Tropical Africa has two distinct features – rain forests which are dominated by trees and savannas which are dominated by grasses. Both depend on rainfall quantity and seasonality. Seasonality measures how constant the distribution of rainfall over the course of a year is – in other words how long the dry season is.
Forests located close to the Equator receive lots of rainfall constantly over the year, while savannas receive less rainfall and only during the wet season.
Forests and savannas are expected to be strongly affected in the coming decades by changing rainfall patterns, including increased dry periods and decreasing annual rainfall. These changes are already being felt. In some areas of Burkina Faso desertification is increasing, while in Chad rainfall is increasing. These changes are being linked to climate change across the world.
Forests and savannas are expected to be affected greatly by these changes because they depend heavily on rainfall quantity and seasonality.
Savannas and forests function very differently but they are important ecologically and economically. They sustain a lot of plant and wildlife. Tropical forests have exceptionally high animal and plant species. They also play a crucial role in regulating the global climate, for example by storing lots of carbon. And people make a living off forests.
Most of sub-Saharan Africa’s agriculture takes place in savanna areas which support most of the continent’s cropland and pasture areas.
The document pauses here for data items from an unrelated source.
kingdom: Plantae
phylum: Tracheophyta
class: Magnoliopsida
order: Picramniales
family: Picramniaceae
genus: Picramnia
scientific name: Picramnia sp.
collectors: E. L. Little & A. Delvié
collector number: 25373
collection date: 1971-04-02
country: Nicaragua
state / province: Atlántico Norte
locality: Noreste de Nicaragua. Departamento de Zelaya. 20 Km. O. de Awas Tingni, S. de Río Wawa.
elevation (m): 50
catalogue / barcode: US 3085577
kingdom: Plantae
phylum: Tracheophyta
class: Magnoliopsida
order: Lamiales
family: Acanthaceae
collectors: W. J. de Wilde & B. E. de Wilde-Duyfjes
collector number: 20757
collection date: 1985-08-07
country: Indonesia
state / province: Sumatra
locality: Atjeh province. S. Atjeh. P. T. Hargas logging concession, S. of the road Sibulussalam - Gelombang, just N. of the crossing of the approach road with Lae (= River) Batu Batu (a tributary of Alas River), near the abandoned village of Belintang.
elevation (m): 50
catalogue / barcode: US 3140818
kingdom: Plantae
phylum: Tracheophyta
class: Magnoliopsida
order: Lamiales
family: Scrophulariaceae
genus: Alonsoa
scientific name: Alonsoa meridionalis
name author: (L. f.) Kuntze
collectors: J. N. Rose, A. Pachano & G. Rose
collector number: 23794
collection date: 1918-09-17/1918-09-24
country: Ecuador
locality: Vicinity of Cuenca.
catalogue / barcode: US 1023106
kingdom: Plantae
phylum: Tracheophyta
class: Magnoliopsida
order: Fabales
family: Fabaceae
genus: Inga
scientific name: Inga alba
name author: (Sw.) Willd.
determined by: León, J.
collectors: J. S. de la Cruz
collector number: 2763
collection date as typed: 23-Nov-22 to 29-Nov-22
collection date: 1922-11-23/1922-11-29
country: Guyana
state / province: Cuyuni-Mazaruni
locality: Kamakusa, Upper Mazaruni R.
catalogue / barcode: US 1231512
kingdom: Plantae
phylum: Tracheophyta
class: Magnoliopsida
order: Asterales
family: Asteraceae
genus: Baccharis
Importantly, savannas such as the Serengeti National Park in Tanzania are also home to the largest animal populations on Earth.
But future changes in the climate could have an impact on these symbolic landscapes. For example, decreasing rainfall in forest areas, and increasing number of droughts, may cause trees to die. In savanna areas, more rain may increase tree growth and cover.
The way people are using the land can also have a big impact on forests and savannas. For example changing agricultural practices toward intensification and conversion of very large areas to cropland has been shown to have a major impact. Thus, conservation efforts need to start taking into account the effects of climate change as well as the potential impact of agricultural conversion to target forests and savannas that are at greatest risk.
The Congo Basin is Africa’s main tropical forest block covering more than 178 million hectares – a third of the size of the Amazon. Tropical forests are also present in East and West Africa but in smaller areas. Trees in these tropical forests are very sensitive to disturbances such as fires which are exacerbated by droughts. Indeed, increasing drought can enable fires to spread from savannas into the adjacent forests. This is what happened during the massive wildfire in the Congo Basin in January 2016.
The prediction is that rainfall will increase in some savanna areas of Central African Republic. This will lead to an increase in tree cover within savannas. If not compensated by fire landscape opening, this tree cover increase could be an issue because it would limit the quantity of grasses accessible for livestock and wild herbivores.
The predictions for the drier regions are more variable. In some areas of the Sahelian region, like Chad, it’s predicted that rainfall will increase, similarly leading to an increase in tree cover. But this is likely to have a positive effect because it will mean more productivity for grasses and trees. In other areas, like in Burkina Faso, the length of the dry season may increase which could drive desertification.
In the case of the Congo Basin, an increase in seasonality could lead to a decrease in tree cover because it’s likely to limit tree growth and increase tree mortality.
But climate change is not the only threat that forests and savannas are facing. The way people are using these two ecosystems is also having an impact. For example, new development policies suggest that more savanna areas should be targeted for biofuel production.